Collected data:
start
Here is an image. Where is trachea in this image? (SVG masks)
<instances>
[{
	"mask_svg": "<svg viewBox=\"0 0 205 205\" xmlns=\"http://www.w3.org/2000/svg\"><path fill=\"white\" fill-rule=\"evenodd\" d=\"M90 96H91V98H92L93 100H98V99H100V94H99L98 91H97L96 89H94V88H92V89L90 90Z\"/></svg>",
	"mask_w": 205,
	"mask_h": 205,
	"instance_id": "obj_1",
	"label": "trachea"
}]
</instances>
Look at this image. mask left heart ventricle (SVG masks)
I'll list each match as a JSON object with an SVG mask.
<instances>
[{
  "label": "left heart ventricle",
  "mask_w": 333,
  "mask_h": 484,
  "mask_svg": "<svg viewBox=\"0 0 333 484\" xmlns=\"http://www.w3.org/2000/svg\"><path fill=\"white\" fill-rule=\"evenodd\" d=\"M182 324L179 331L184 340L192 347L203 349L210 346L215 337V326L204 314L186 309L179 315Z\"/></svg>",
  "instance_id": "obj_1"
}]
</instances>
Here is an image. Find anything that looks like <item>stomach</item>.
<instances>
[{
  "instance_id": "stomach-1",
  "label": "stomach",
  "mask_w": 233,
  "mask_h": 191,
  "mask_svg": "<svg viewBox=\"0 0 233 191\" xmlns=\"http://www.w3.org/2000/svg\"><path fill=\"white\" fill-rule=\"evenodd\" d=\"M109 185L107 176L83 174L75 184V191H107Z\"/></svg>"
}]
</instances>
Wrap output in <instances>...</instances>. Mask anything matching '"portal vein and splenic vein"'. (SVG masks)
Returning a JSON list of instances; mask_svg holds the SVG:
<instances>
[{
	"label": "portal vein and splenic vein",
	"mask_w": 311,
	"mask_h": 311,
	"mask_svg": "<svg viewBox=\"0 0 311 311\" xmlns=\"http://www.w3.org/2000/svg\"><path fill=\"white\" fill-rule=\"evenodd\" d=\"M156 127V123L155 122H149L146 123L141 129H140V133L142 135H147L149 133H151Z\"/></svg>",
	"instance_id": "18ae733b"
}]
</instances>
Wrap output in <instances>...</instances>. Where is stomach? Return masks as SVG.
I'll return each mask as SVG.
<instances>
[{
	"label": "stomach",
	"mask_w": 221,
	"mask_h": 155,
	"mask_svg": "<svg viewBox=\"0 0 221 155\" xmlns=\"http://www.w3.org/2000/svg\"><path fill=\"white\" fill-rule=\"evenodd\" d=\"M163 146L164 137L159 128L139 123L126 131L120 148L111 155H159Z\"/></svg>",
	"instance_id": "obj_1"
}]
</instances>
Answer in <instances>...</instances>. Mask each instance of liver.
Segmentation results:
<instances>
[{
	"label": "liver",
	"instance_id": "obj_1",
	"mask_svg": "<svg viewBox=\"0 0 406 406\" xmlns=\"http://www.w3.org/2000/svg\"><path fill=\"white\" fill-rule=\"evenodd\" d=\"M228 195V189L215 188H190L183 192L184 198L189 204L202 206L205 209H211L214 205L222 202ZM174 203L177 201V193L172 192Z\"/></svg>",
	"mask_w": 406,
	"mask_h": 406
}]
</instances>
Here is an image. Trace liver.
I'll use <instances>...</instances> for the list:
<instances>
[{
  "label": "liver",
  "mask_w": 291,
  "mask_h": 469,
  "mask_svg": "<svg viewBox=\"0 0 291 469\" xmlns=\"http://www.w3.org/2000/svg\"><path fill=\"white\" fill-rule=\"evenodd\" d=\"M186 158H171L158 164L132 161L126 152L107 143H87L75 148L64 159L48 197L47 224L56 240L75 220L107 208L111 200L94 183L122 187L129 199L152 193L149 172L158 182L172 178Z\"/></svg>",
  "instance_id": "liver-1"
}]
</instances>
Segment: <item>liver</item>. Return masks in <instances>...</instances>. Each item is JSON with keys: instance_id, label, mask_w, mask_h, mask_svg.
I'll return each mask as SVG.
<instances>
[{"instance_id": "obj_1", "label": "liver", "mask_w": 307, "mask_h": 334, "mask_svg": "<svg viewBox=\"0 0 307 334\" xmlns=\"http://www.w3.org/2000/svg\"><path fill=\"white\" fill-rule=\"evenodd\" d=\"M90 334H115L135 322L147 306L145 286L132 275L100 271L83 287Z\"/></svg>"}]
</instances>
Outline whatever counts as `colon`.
end
| What you should do |
Reproduce every line of the listing above without any alteration, preserving each character and the line order.

| Response for this exercise |
Here is an image. Where is trachea in this image? (SVG masks)
<instances>
[{
	"mask_svg": "<svg viewBox=\"0 0 205 205\" xmlns=\"http://www.w3.org/2000/svg\"><path fill=\"white\" fill-rule=\"evenodd\" d=\"M90 96H91V98H92L93 100H98V99H100V94H99L98 91H97L96 89H94V88H92V89L90 90Z\"/></svg>",
	"mask_w": 205,
	"mask_h": 205,
	"instance_id": "obj_1",
	"label": "trachea"
}]
</instances>
Look at this image. mask left heart ventricle (SVG masks)
I'll list each match as a JSON object with an SVG mask.
<instances>
[{
  "label": "left heart ventricle",
  "mask_w": 333,
  "mask_h": 484,
  "mask_svg": "<svg viewBox=\"0 0 333 484\" xmlns=\"http://www.w3.org/2000/svg\"><path fill=\"white\" fill-rule=\"evenodd\" d=\"M182 324L179 331L184 340L192 347L203 349L210 346L215 337V326L204 314L186 309L179 315Z\"/></svg>",
  "instance_id": "obj_1"
}]
</instances>
Here is an image. Find anything that looks like <item>stomach</item>.
<instances>
[{
  "instance_id": "stomach-1",
  "label": "stomach",
  "mask_w": 233,
  "mask_h": 191,
  "mask_svg": "<svg viewBox=\"0 0 233 191\" xmlns=\"http://www.w3.org/2000/svg\"><path fill=\"white\" fill-rule=\"evenodd\" d=\"M109 185L107 176L83 174L75 184V191H107Z\"/></svg>"
}]
</instances>
Wrap output in <instances>...</instances>. Mask anything matching '"portal vein and splenic vein"'. (SVG masks)
Returning a JSON list of instances; mask_svg holds the SVG:
<instances>
[{
	"label": "portal vein and splenic vein",
	"mask_w": 311,
	"mask_h": 311,
	"mask_svg": "<svg viewBox=\"0 0 311 311\" xmlns=\"http://www.w3.org/2000/svg\"><path fill=\"white\" fill-rule=\"evenodd\" d=\"M156 127V123L155 122H149L146 123L141 129H140V133L142 135H147L149 133H151Z\"/></svg>",
	"instance_id": "18ae733b"
}]
</instances>
Wrap output in <instances>...</instances>. Where is stomach? Return masks as SVG.
I'll return each mask as SVG.
<instances>
[{
	"label": "stomach",
	"mask_w": 221,
	"mask_h": 155,
	"mask_svg": "<svg viewBox=\"0 0 221 155\" xmlns=\"http://www.w3.org/2000/svg\"><path fill=\"white\" fill-rule=\"evenodd\" d=\"M163 146L164 137L159 128L139 123L126 131L120 148L111 155H159Z\"/></svg>",
	"instance_id": "obj_1"
}]
</instances>
Answer in <instances>...</instances>. Mask each instance of liver.
Segmentation results:
<instances>
[{
	"label": "liver",
	"instance_id": "obj_1",
	"mask_svg": "<svg viewBox=\"0 0 406 406\" xmlns=\"http://www.w3.org/2000/svg\"><path fill=\"white\" fill-rule=\"evenodd\" d=\"M228 195V189L215 188H190L183 192L184 198L189 204L202 206L205 209H211L214 205L222 202ZM174 203L177 201V193L172 192Z\"/></svg>",
	"mask_w": 406,
	"mask_h": 406
}]
</instances>
Here is an image. Trace liver.
I'll use <instances>...</instances> for the list:
<instances>
[{
  "label": "liver",
  "mask_w": 291,
  "mask_h": 469,
  "mask_svg": "<svg viewBox=\"0 0 291 469\" xmlns=\"http://www.w3.org/2000/svg\"><path fill=\"white\" fill-rule=\"evenodd\" d=\"M186 158H171L158 164L132 161L126 152L107 143H87L75 148L64 159L48 197L47 224L56 240L75 220L107 208L111 200L94 183L122 187L129 199L152 193L149 172L158 182L172 178Z\"/></svg>",
  "instance_id": "liver-1"
}]
</instances>
Segment: <item>liver</item>. Return masks in <instances>...</instances>. Each item is JSON with keys: instance_id, label, mask_w, mask_h, mask_svg.
I'll return each mask as SVG.
<instances>
[{"instance_id": "obj_1", "label": "liver", "mask_w": 307, "mask_h": 334, "mask_svg": "<svg viewBox=\"0 0 307 334\" xmlns=\"http://www.w3.org/2000/svg\"><path fill=\"white\" fill-rule=\"evenodd\" d=\"M90 334H115L135 322L147 306L145 286L132 275L100 271L83 287Z\"/></svg>"}]
</instances>
Outline whatever counts as `colon`.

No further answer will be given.